Anne-France Dautheville, Record-Breaking Motorcyclist, Is Fall Fashion's Toughest Inspiration

Entertainment

In the latest issue of T Magazine, fashion critic Alexander Fury profiled Anne-France Dautheville, the 72-year-old French journalist who, in the ‘70s and ‘80s, rode a motorcycle from Paris to Afghanistan and then across the world—the first woman to do so—before writing Une demoiselle sur une moto, a memoir of her journeys.

For the fashion house Chloé, she proved a fitting muse for its Fall 2016 collection, “tying Chloé’s ’70s silhouette—skinny torso, high waists, flares and platform shoes—to a new spirit of female independence, epitomized by her travels,” writes Fury. Dautheville’s rugged cool resonated with Chloé’s creative director, Clare Waight Keller, who approached the modest writer as inspiration.

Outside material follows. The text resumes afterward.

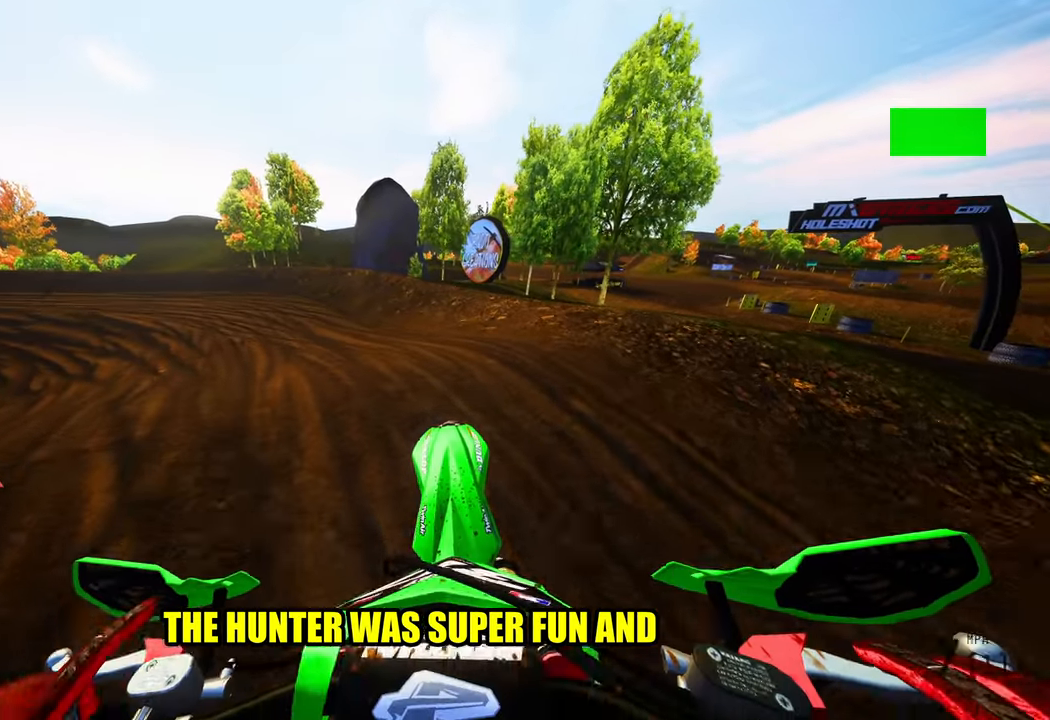
{"buttons": ["R1", "R2"], "left_stick": "up-left", "right_stick": "center", "events": [[333, "R2", "up"], [383, "right_stick", "center"], [433, "R1", "down"], [467, "R2", "down"]]}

After that visit, it became even clearer that Dautheville perfectly aligned with Chloé’s history of strong heroines: the women who have inspired the clothes which, as Waight Keller emphasizes, are shorn of any visible logo, as well as the previous designers behind them, from Martine Sitbon to Stella McCartney. Waight Keller cites ongoing inspirations, such as Charlotte Rampling or Jane Birkin, ­“the obvious ones, who­ if you asked people on the street who they’d say was a ‘Chloé Girl.’ ” Dautheville fits in perfectly, albeit with slightly less everyman recognition.

Fury links the freedom and independence of Dautheville with the clothes—not the way they’re inspired by her old photos, tooling around the flat earth looking as cool as could be, but also the way such tough “personality,” as Waight Keller puts it, can be embodied through osmosis, that artistic spirit emerging through leather pants and tough trenches and non-constricting gowns. Most importantly, though, now we’ve got a whole host of new books to read.